Subs (in no particular order)
*Image Dynamics
*Resonant Engineering
*Elemental Designs
*Kicker
*Treo
*Digital Designs
*Soundstream


Amps (again no particular order)
*JBL
*Hifonics
*Phoenix Gold
*DEI (Directed Electronics)
*JL Audio
*PPI
*Arc Audio
*US Amps
*Soundstream

Here are some links for shopping. There are a few forums listed too, and they have great classified sections where you could find people selling equipment for really cheap (compared to retail) and with full warranty. The other sites are retailers where you will find usually a fully factory authorized warranty or a comparible "in house" warranty from the site.

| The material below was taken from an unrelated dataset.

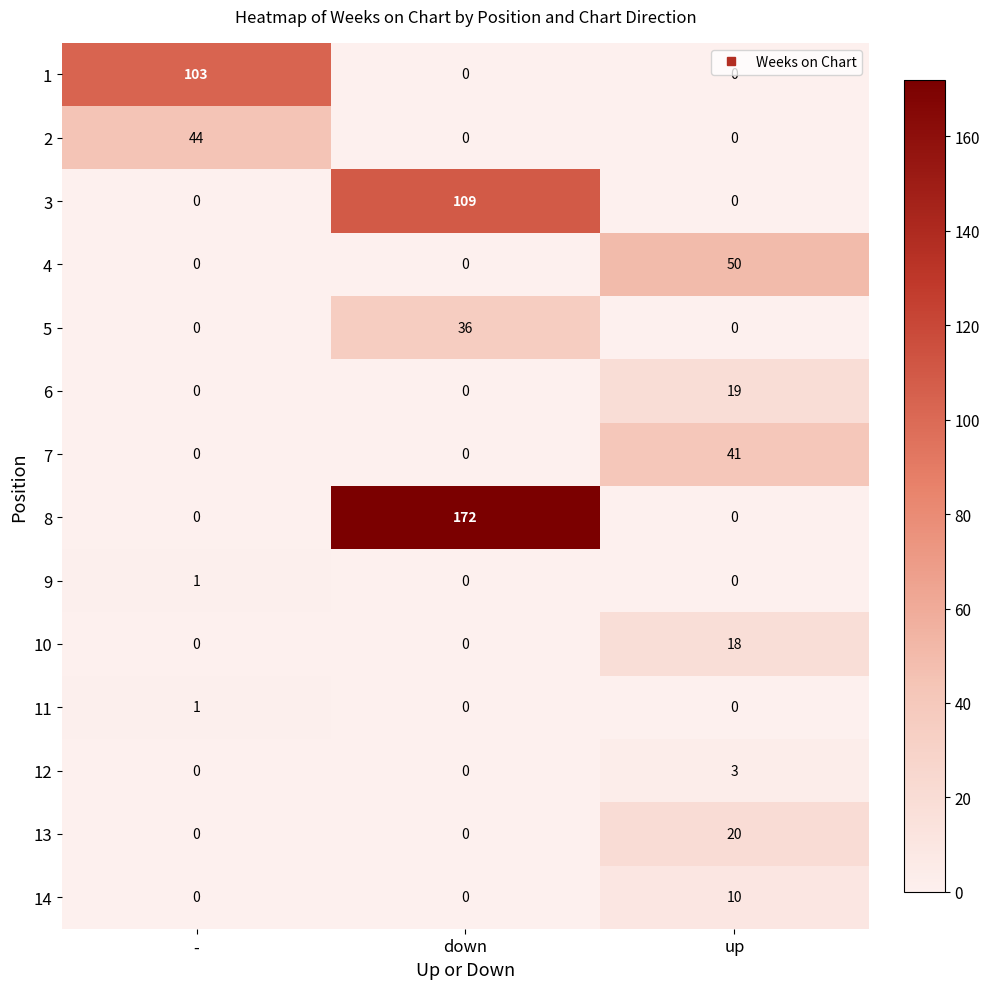

Which series has the largest range (max minus min)?

8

*www.onlinecarstereo.com (retailer)
*www.mainstreetaudio.com (retailer)
*www.sounddomain.com (retailer)

*http://www.carsound.com/UBB/ultimatebb.php?ubb=forum;f=20 
*http://forum.sounddomain.com/ubb/ultimatebb.php?ubb=forum;f=10 
*http://www.splbassx.com/forums/index.php?showforum=12
*http://server1.termpro.com/Classifieds/XcClassPro.asp
*http://www.diyaudio.com/forums/forumdisplay/f-2.html

That should get you on a good start!


----------



## the_new_kid (Nov 12, 2004)

Thank You for your help on this subject it helped greatly. 
My plan was not to order from crutchfield my main reason for using their website was because of their vast amout of data a pictures on everything and then my plan was to order with others.


----------



## Azgrower (Oct 1, 2004)

the_new_kid said:


> Thank You for your help on this subject it helped greatly.
> My plan was not to order from crutchfield my main reason for using their website was because of their vast amout of data a pictures on everything and then my plan was to order with others.


Yeah usually when you need to know what size speakers on specific vehicles, I too use them as a resource.


----------